= Excerpted records =

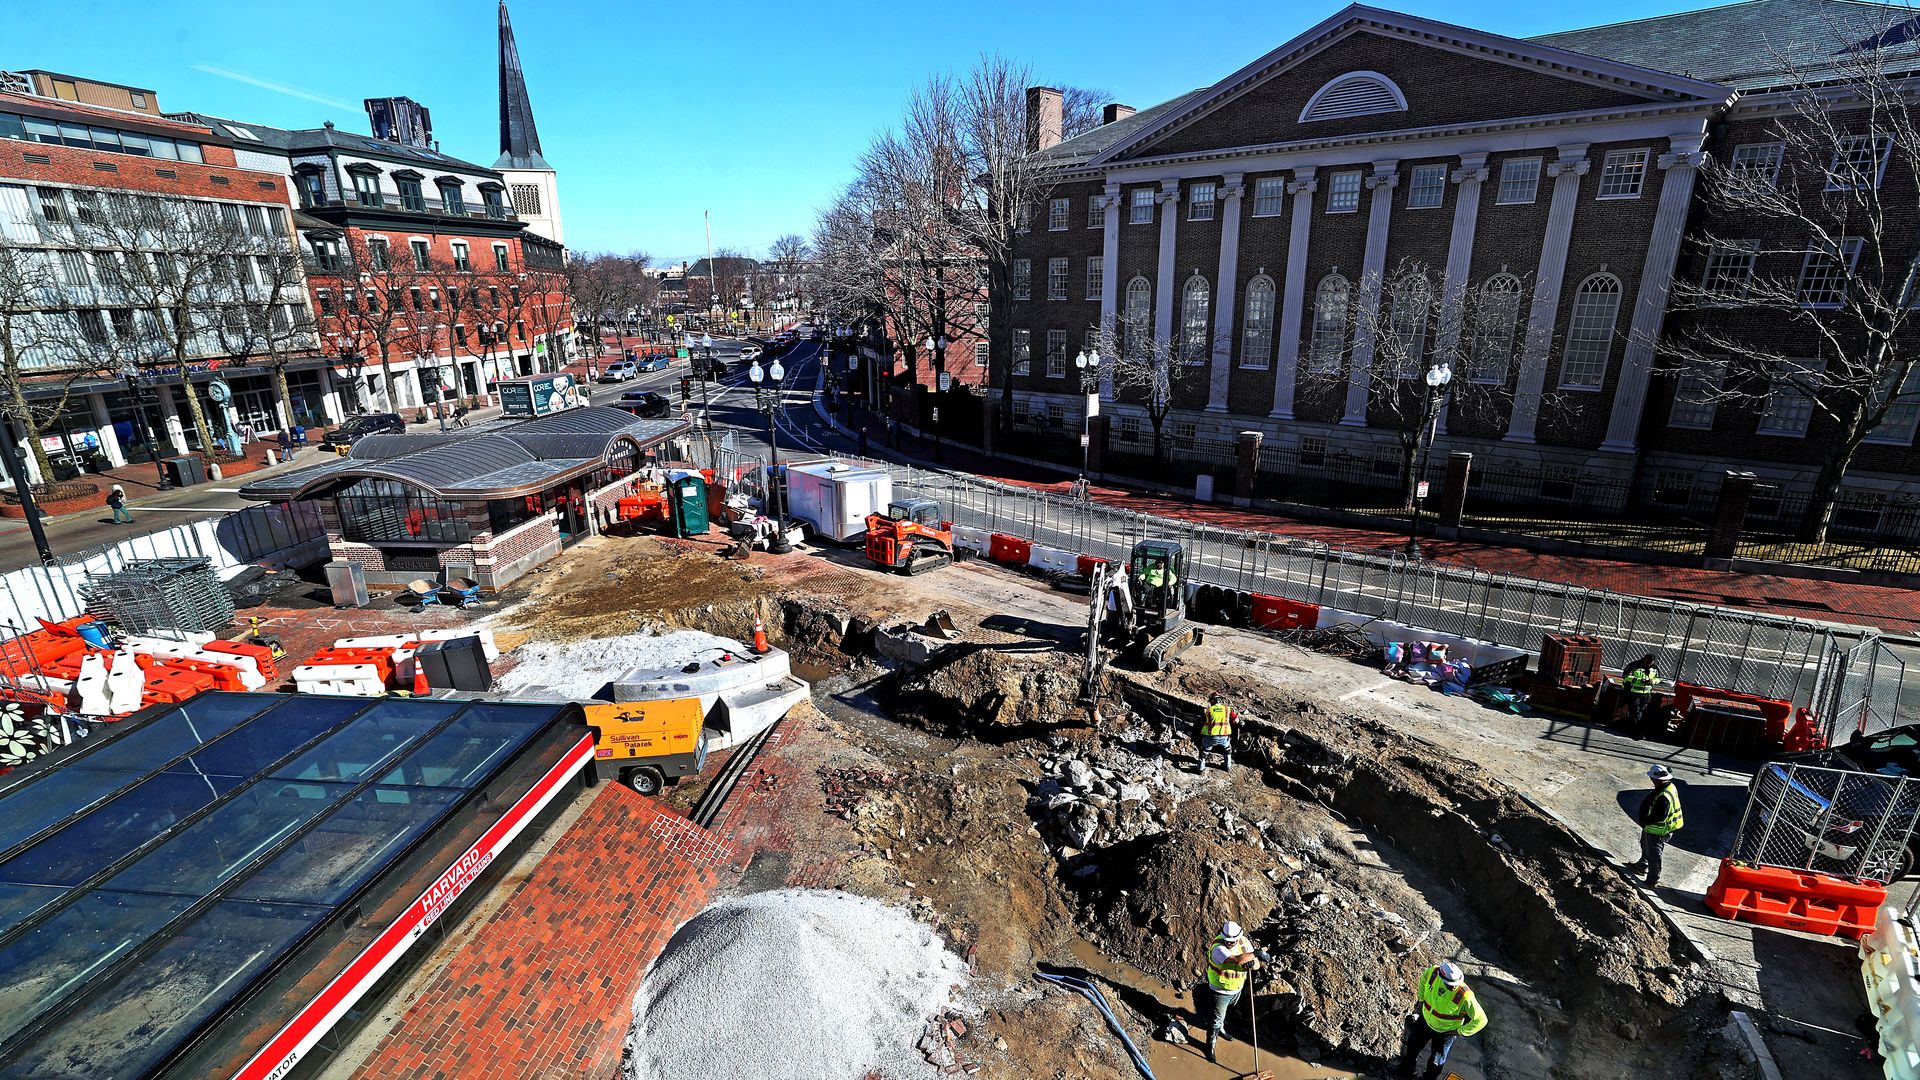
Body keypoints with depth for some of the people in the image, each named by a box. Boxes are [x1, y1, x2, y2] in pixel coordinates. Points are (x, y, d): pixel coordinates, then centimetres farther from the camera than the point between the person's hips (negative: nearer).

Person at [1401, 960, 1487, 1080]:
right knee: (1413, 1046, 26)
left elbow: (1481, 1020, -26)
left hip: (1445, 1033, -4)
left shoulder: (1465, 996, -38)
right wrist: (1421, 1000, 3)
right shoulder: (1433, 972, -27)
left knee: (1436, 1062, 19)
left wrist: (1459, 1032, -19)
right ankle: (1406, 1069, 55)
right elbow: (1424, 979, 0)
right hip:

= What to produce =
Tally how many lines of the data include the word "left". Write the number and nothing else.

= Response to this task =
5